Listing:
######
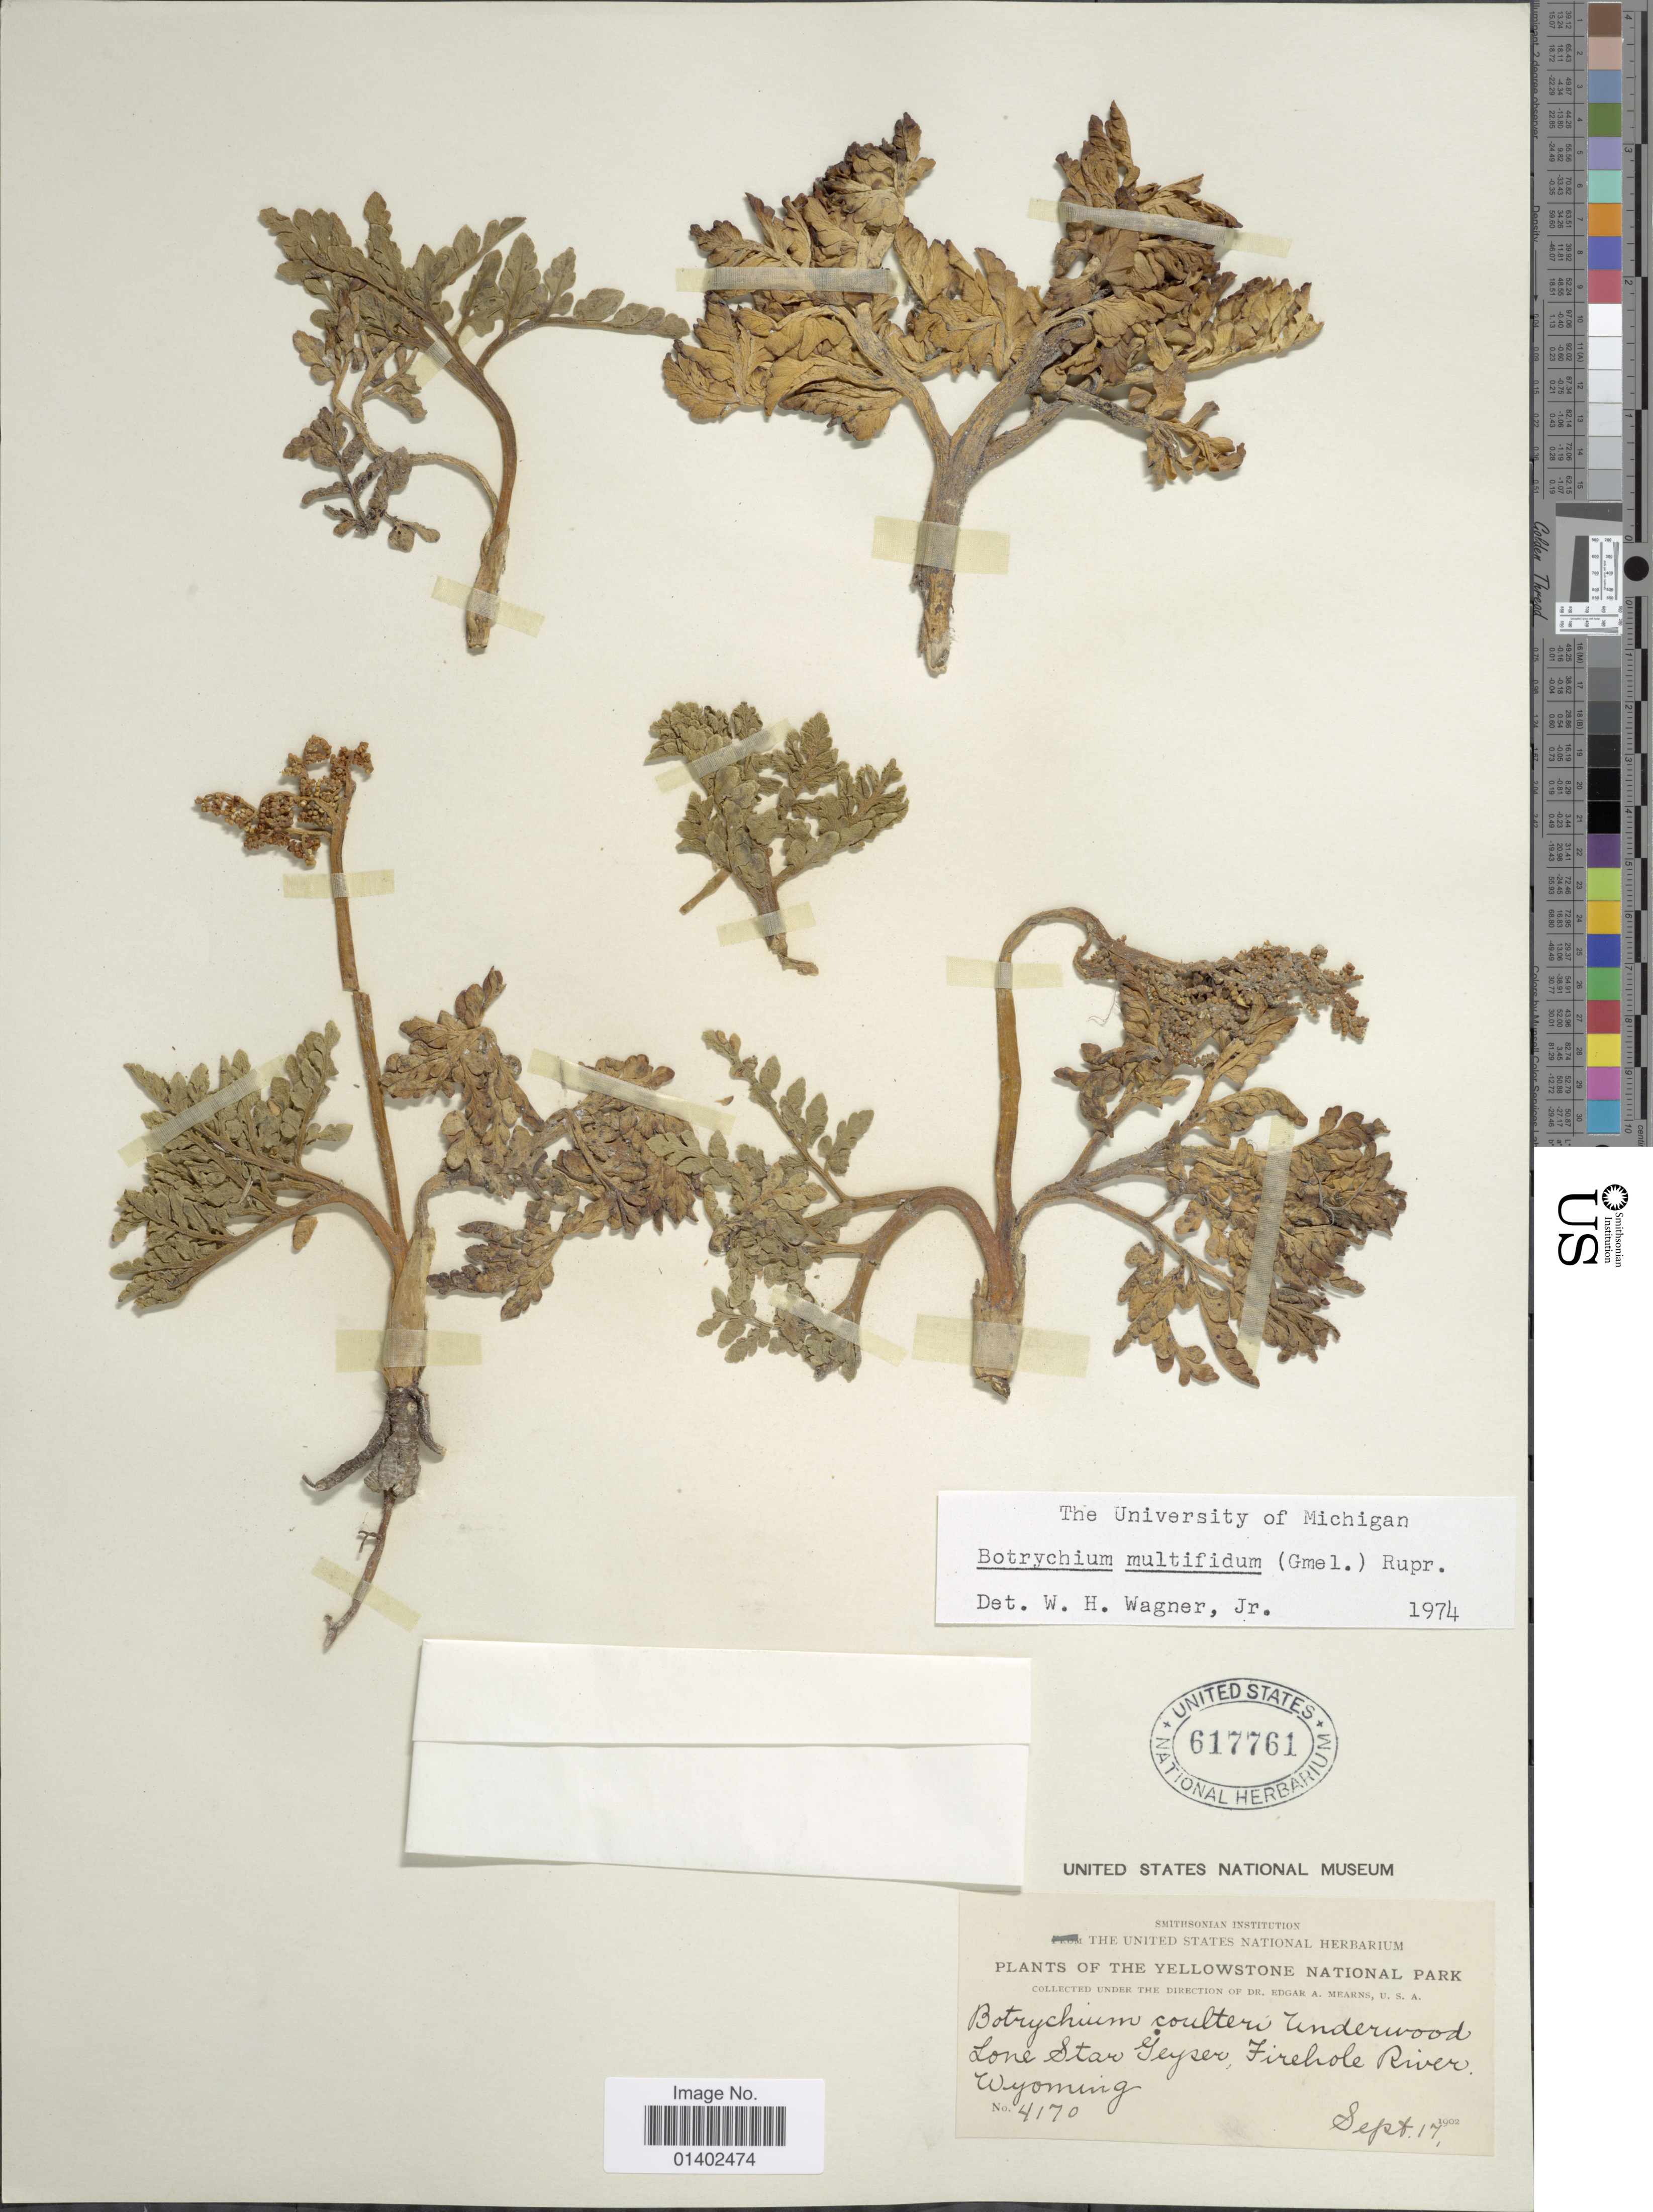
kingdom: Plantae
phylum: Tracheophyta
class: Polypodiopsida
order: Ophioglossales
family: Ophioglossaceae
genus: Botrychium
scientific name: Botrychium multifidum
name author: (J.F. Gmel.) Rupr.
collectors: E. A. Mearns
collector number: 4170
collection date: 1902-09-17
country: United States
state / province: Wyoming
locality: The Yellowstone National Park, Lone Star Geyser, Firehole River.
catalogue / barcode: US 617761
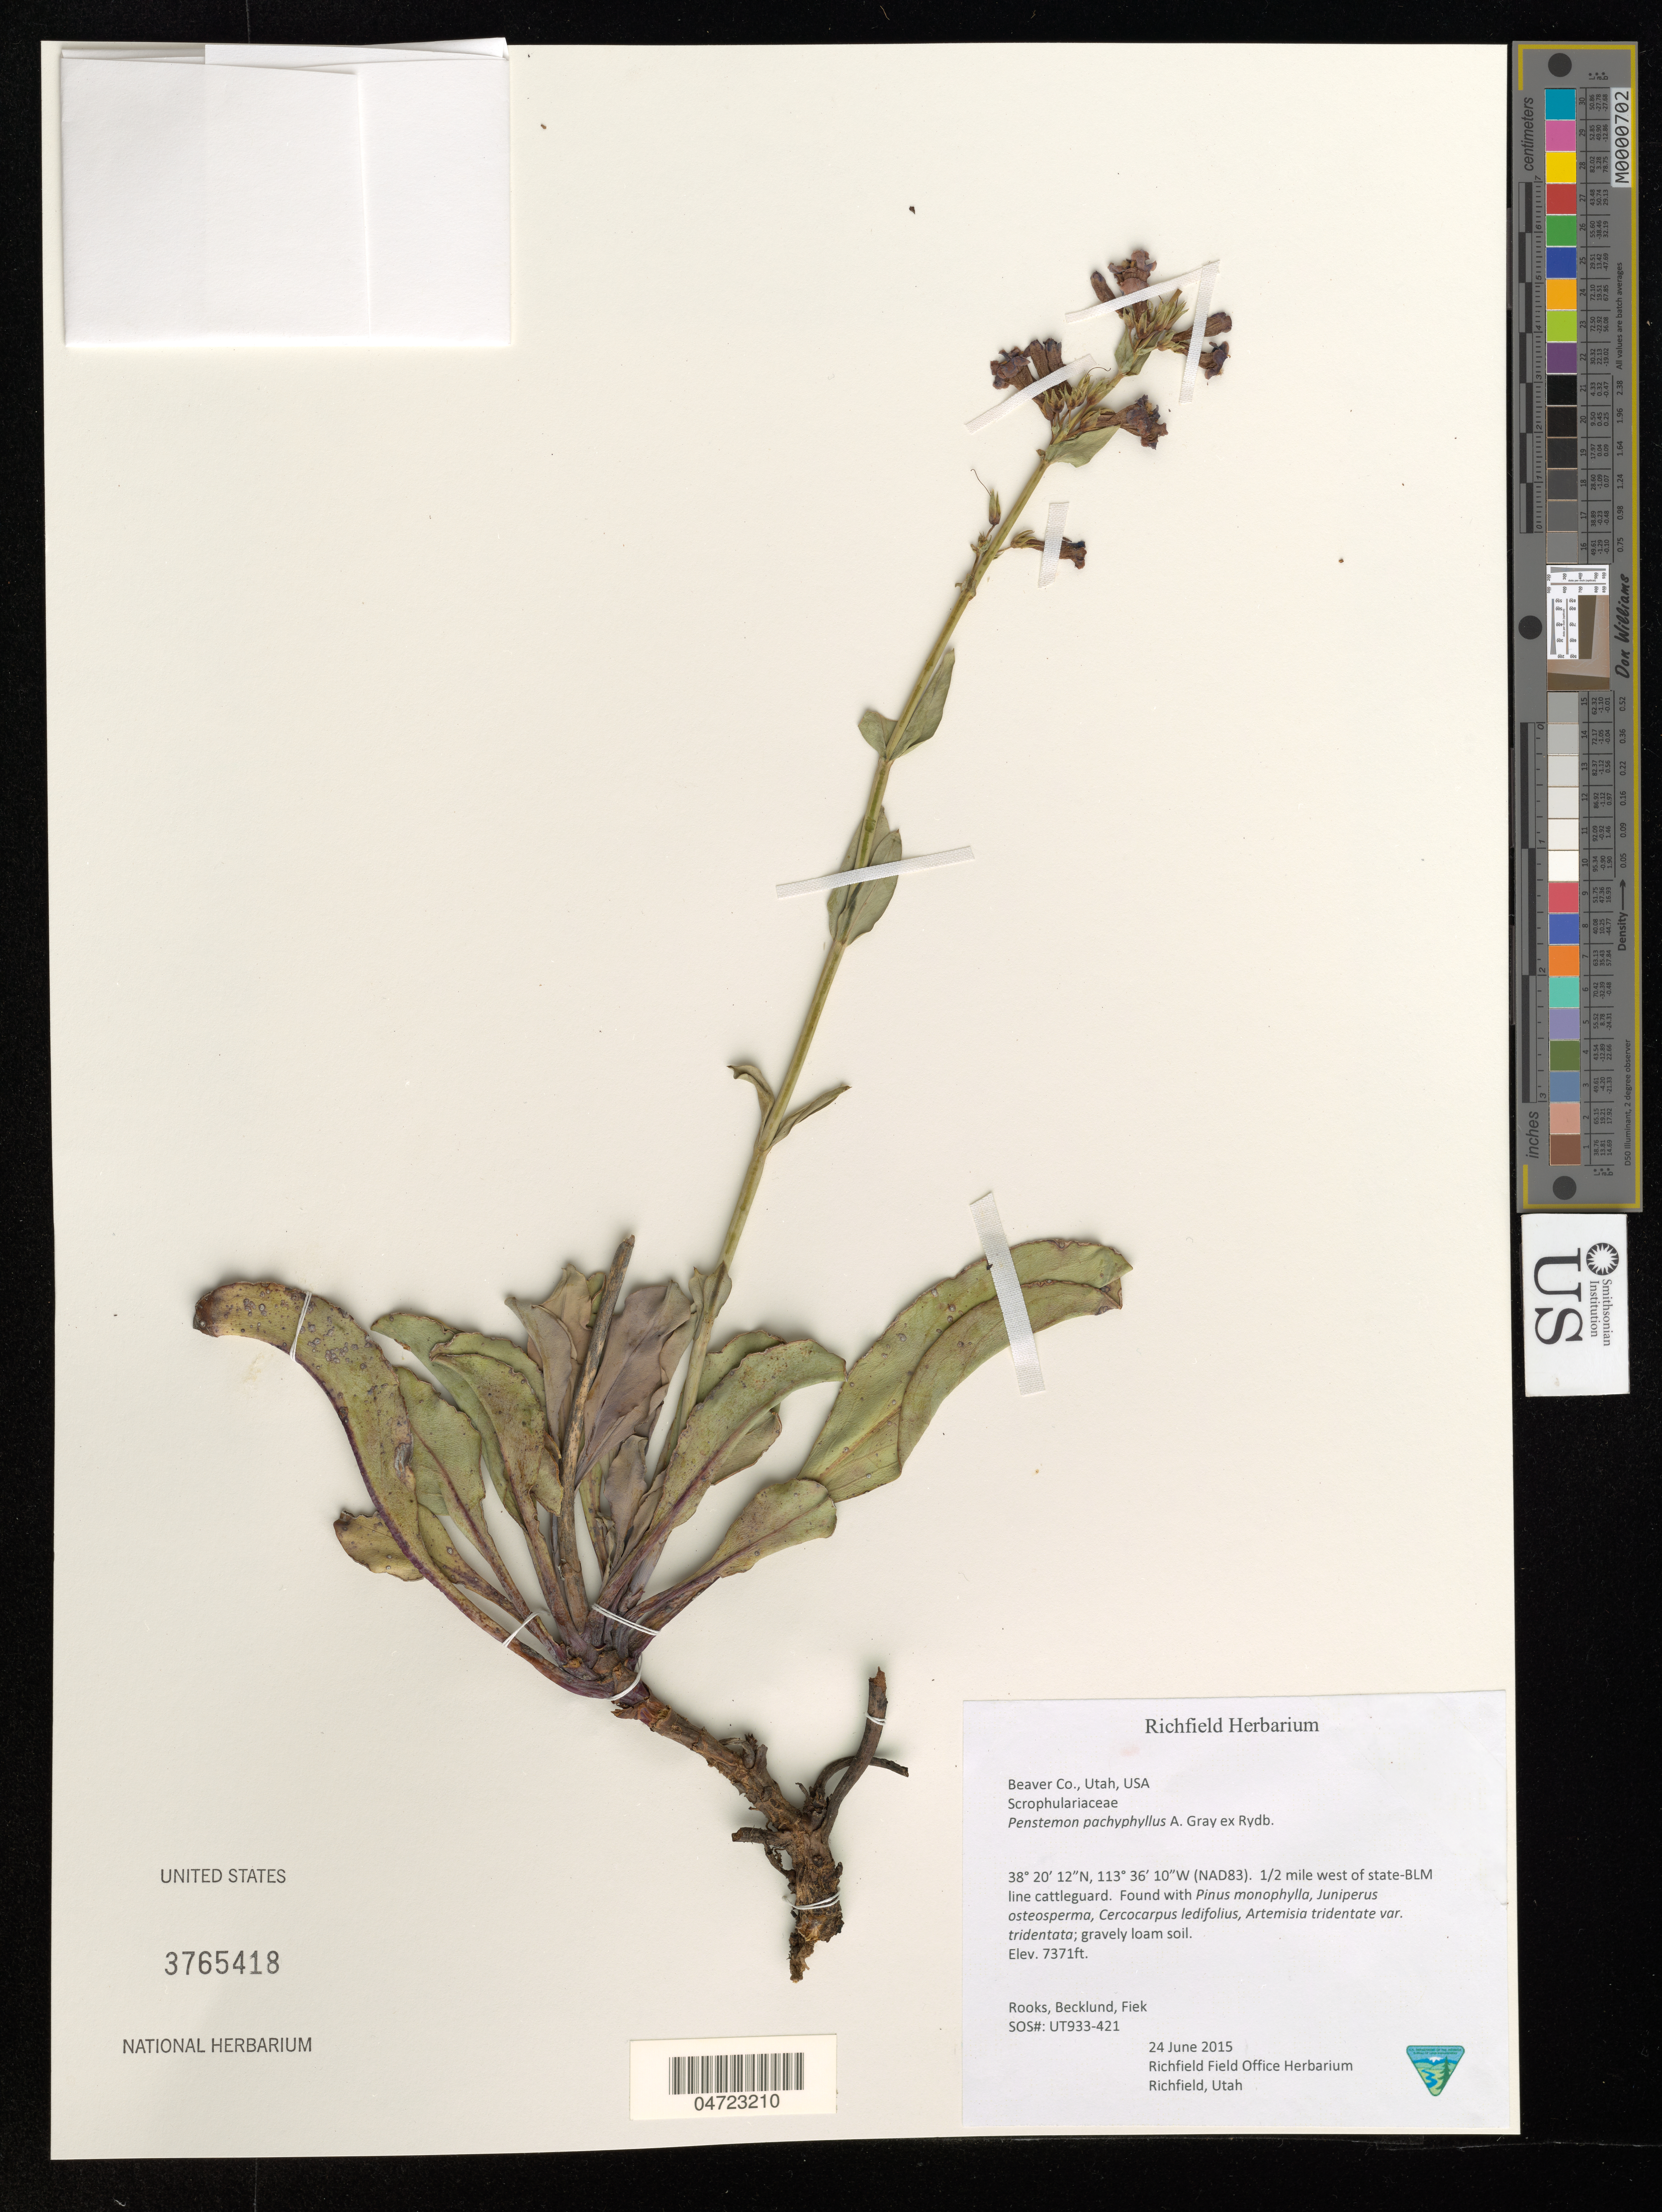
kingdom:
######
Direction:
Update the lines from the one with "collection date: 1902-09-17" through the end of the records, replacing "locality" with "place" and keeping everything else the same. Leave the pictures out.

Exercise result:
collection date: 1902-09-17
country: United States
state / province: Wyoming
place: The Yellowstone National Park, Lone Star Geyser, Firehole River.
catalogue / barcode: US 617761
kingdom:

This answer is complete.